:: TASK GOAL ::
In the discussion below about hashes and arrays in Ruby and Python, copy word for word everything from "Hashes in MRI" down to "misread his comment.".

:: READING PASSAGE ::
◇ ◇ ◇ ◇ ◇ ◇ ◇
Hashes in MRI I have not looked that much into but I believe they are a hash tables which in ruby 1.9 retain insertion order using pointers like a singly linked list.


> Good info about Python, but you are incorrect about Ruby. Hashes and arrays are totally different in the Ruby implementations I know of.

From its context, I'm guessing samdk is saying:

> Ruby's hash and array implementations are similar [to Python's dict and list]

not that they're similar to one another, which would make absolutely no sense considering his comment starts with:

> Python and Ruby both have separate arrays and hashes.

so I'd say you agree with him and misread his comment.


Does python have standard implementation of odict already?

It's nice that Python and Ruby have data structures that trade some features for some memory and/or performance gain.


> Does python have standard implementation of odict already?

Yeppers, since 2.7/3.1: http://docs.python.org/library/collections.html#collections.... http://docs.python.org/py3k/library/collections.html#collect...


As I see it, doing the ugly special casing for you is exactly what any competent dynamic language implementation should do.


Ugly special casing requires code that would detect those special cases. This adds overhead in terms of processing cycles and code. Most arrays, majority of the time, store a tiny amount of information. Less than a dozen entries. Doing that sort of detection is massive overkill and would actually hurt performance. You want to speed things up for the real world. Not artificial benchmarks. How many times in your code are you really going to need 100,000 integers in memory? Probably once in your entire lifetime, if that.
◇ ◇ ◇ ◇ ◇ ◇ ◇
(Data for recognizing document structure)
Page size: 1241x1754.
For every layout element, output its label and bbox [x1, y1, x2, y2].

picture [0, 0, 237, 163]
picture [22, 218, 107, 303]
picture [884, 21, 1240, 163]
◇ ◇ ◇ ◇ ◇ ◇ ◇
:: EXERCISE RESPONSE ::
Hashes in MRI I have not looked that much into but I believe they are a hash tables which in ruby 1.9 retain insertion order using pointers like a singly linked list.


> Good info about Python, but you are incorrect about Ruby. Hashes and arrays are totally different in the Ruby implementations I know of.

From its context, I'm guessing samdk is saying:

> Ruby's hash and array implementations are similar [to Python's dict and list]

not that they're similar to one another, which would make absolutely no sense considering his comment starts with:

> Python and Ruby both have separate arrays and hashes.

so I'd say you agree with him and misread his comment.